◆ DATA SUPPLIED
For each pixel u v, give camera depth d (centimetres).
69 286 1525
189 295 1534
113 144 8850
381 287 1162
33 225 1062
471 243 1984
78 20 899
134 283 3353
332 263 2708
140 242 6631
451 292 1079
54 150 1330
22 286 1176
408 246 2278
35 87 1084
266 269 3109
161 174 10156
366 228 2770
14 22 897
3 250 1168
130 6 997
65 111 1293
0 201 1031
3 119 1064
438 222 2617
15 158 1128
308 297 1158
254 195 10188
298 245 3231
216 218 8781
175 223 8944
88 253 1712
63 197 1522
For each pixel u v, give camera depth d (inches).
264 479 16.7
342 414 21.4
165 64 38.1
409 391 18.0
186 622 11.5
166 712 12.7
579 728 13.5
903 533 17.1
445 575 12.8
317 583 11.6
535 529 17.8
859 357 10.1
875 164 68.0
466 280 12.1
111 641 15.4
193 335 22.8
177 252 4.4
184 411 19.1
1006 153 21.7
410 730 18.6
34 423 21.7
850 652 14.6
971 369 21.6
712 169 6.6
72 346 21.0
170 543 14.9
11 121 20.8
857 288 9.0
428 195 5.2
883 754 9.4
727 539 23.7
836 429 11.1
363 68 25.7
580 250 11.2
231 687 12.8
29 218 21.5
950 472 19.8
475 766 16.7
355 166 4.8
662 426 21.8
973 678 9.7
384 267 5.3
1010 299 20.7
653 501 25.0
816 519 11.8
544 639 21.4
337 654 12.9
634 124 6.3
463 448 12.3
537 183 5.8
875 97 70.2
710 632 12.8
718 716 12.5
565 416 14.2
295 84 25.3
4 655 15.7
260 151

◆ TASK STATEMENT
Write the opening line of the data above and every line after it, exactly, stopping once you have written the line with "366 228 2770".

◆ TASK RESPONSE
For each pixel u v, give camera depth d (centimetres).
69 286 1525
189 295 1534
113 144 8850
381 287 1162
33 225 1062
471 243 1984
78 20 899
134 283 3353
332 263 2708
140 242 6631
451 292 1079
54 150 1330
22 286 1176
408 246 2278
35 87 1084
266 269 3109
161 174 10156
366 228 2770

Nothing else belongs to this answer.